You must remember that this therapy is useful in the acute and initial stages. This means that it is useful after injury but not when you suffer from chronic pain or when your injury still hurts but is no longer inflamed.

What is the relationship between inflammation and body pain?

What is the relationship between inflammation and body pain?

Indeed, inflammation and pain are two concepts that are closely related in some cases. We have already seen that pain can have many different causes. However, some of these causes, such as fractures, sprains and, in general, any injury, include an inflammatory process.

This means that, in these circumstances, the pain appears as a result of this inflammatory process. Other signs of inflammatory eventuality are redness, warmth, swelling or dysfunction. Inflammation of a body part occurs to combat an irritant detected by nociceptors.

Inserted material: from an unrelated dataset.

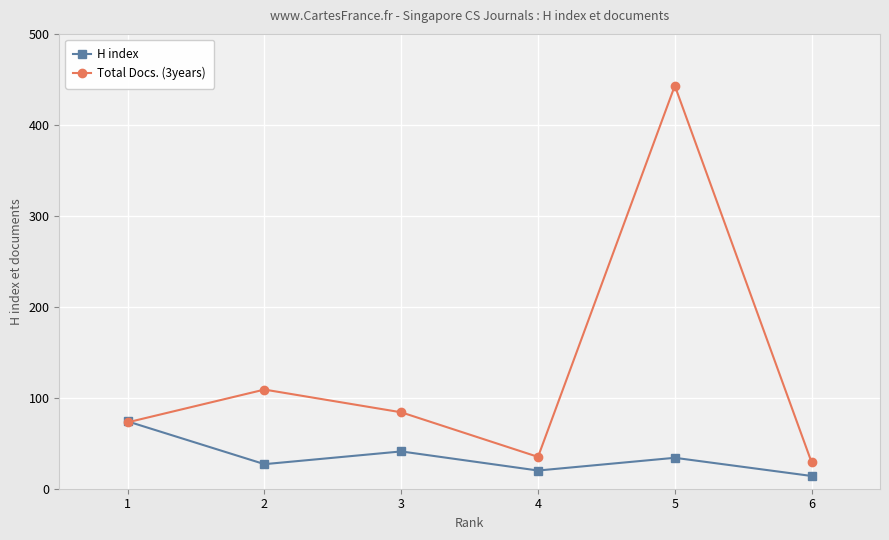

Read the Total Docs. (3years) value at 1, to the nearest 5.

75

Tissue damage means that the cells of the tissue eventually dilate the blood vessels considerably and thus promote the flow of blood to the area. This is the basic reason why our body becomes inflamed. Every tissue, in addition to carrying the inflammatory exudate, begins to change. It becomes more permeable, leukocytes leave, cytokines appear and various excitatory and irritant processes appear, leading to the onset of pain.

Untreated acute inflammation will become increasingly painful, deform tissues and bones and make movement difficult. On the other hand, when inflammation is chronic, pain may not be felt or may be intermittent or very mild. Similarly, pain does not always mean that we are suffering from inflammation. It is possible, as we have seen above, that it is caused by many other circumstances.

  • Pain is a symptom of inflammation but not the other way around. Nor does it appear for this reason alone.
  • Inflammation almost always includes pain, intense pain if the inflammation is acute and moderate or mild pain when it becomes chronic.